> Dataset records
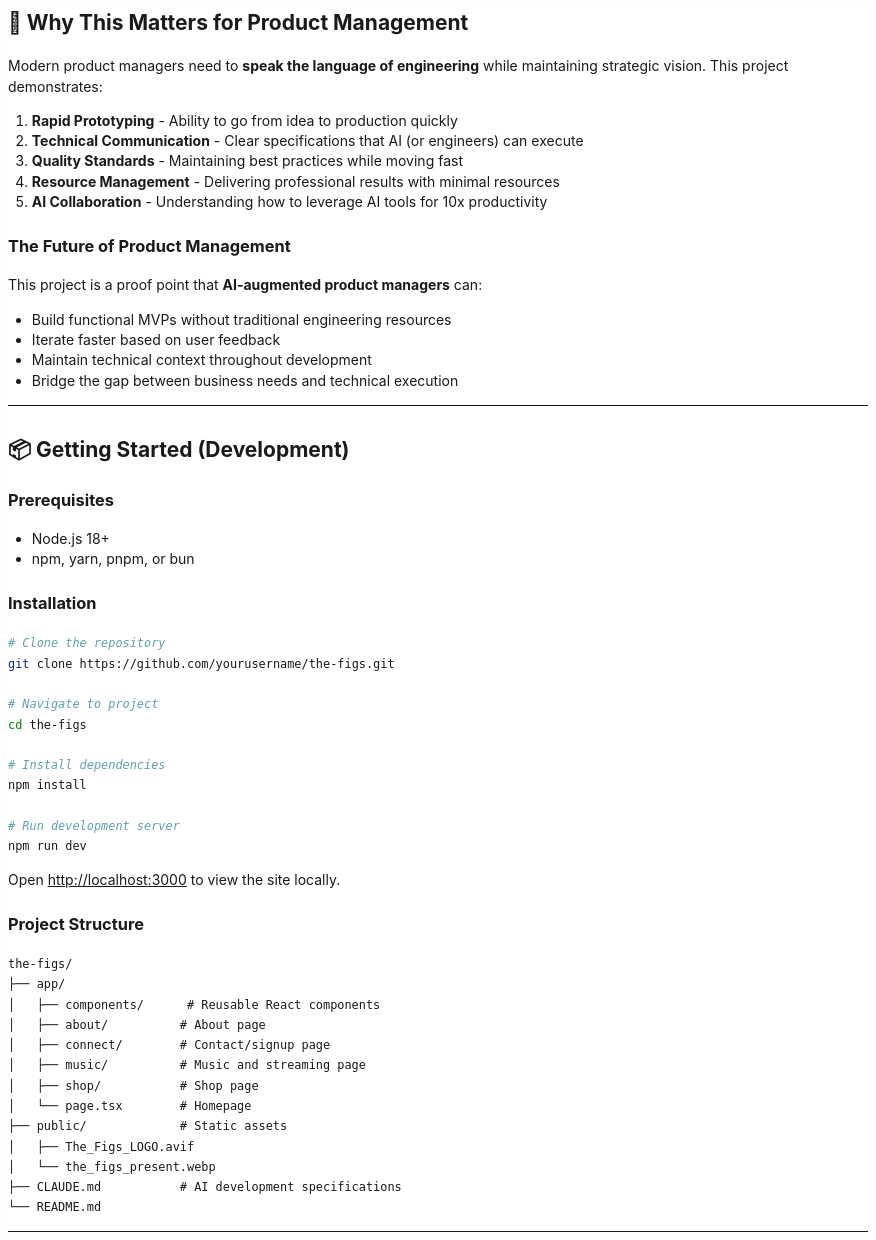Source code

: 
## 🎯 Why This Matters for Product Management

Modern product managers need to **speak the language of engineering** while maintaining strategic vision. This project demonstrates:

1. **Rapid Prototyping** - Ability to go from idea to production quickly
2. **Technical Communication** - Clear specifications that AI (or engineers) can execute
3. **Quality Standards** - Maintaining best practices while moving fast
4. **Resource Management** - Delivering professional results with minimal resources
5. **AI Collaboration** - Understanding how to leverage AI tools for 10x productivity

### The Future of Product Management

This project is a proof point that **AI-augmented product managers** can:
- Build functional MVPs without traditional engineering resources
- Iterate faster based on user feedback
- Maintain technical context throughout development
- Bridge the gap between business needs and technical execution

---

## 📦 Getting Started (Development)

### Prerequisites
- Node.js 18+
- npm, yarn, pnpm, or bun

### Installation

```bash
# Clone the repository
git clone https://github.com/yourusername/the-figs.git

# Navigate to project
cd the-figs

# Install dependencies
npm install

# Run development server
npm run dev
```

Open [http://localhost:3000](http://localhost:3000) to view the site locally.

### Project Structure

```
the-figs/
├── app/
│   ├── components/      # Reusable React components
│   ├── about/          # About page
│   ├── connect/        # Contact/signup page
│   ├── music/          # Music and streaming page
│   ├── shop/           # Shop page
│   └── page.tsx        # Homepage
├── public/             # Static assets
│   ├── The_Figs_LOGO.avif
│   └── the_figs_present.webp
├── CLAUDE.md           # AI development specifications
└── README.md
```

---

> The task
What is needed is an exact copy of every entry, with the pictures removed.

> Task output
Source code

: 
## 🎯 Why This Matters for Product Management

Modern product managers need to **speak the language of engineering** while maintaining strategic vision. This project demonstrates:

1. **Rapid Prototyping** - Ability to go from idea to production quickly
2. **Technical Communication** - Clear specifications that AI (or engineers) can execute
3. **Quality Standards** - Maintaining best practices while moving fast
4. **Resource Management** - Delivering professional results with minimal resources
5. **AI Collaboration** - Understanding how to leverage AI tools for 10x productivity

### The Future of Product Management

This project is a proof point that **AI-augmented product managers** can:
- Build functional MVPs without traditional engineering resources
- Iterate faster based on user feedback
- Maintain technical context throughout development
- Bridge the gap between business needs and technical execution

---

## 📦 Getting Started (Development)

### Prerequisites
- Node.js 18+
- npm, yarn, pnpm, or bun

### Installation

```bash
# Clone the repository
git clone https://github.com/yourusername/the-figs.git

# Navigate to project
cd the-figs

# Install dependencies
npm install

# Run development server
npm run dev
```

Open [http://localhost:3000](http://localhost:3000) to view the site locally.

### Project Structure

```
the-figs/
├── app/
│   ├── components/      # Reusable React components
│   ├── about/          # About page
│   ├── connect/        # Contact/signup page
│   ├── music/          # Music and streaming page
│   ├── shop/           # Shop page
│   └── page.tsx        # Homepage
├── public/             # Static assets
│   ├── The_Figs_LOGO.avif
│   └── the_figs_present.webp
├── CLAUDE.md           # AI development specifications
└── README.md
```

---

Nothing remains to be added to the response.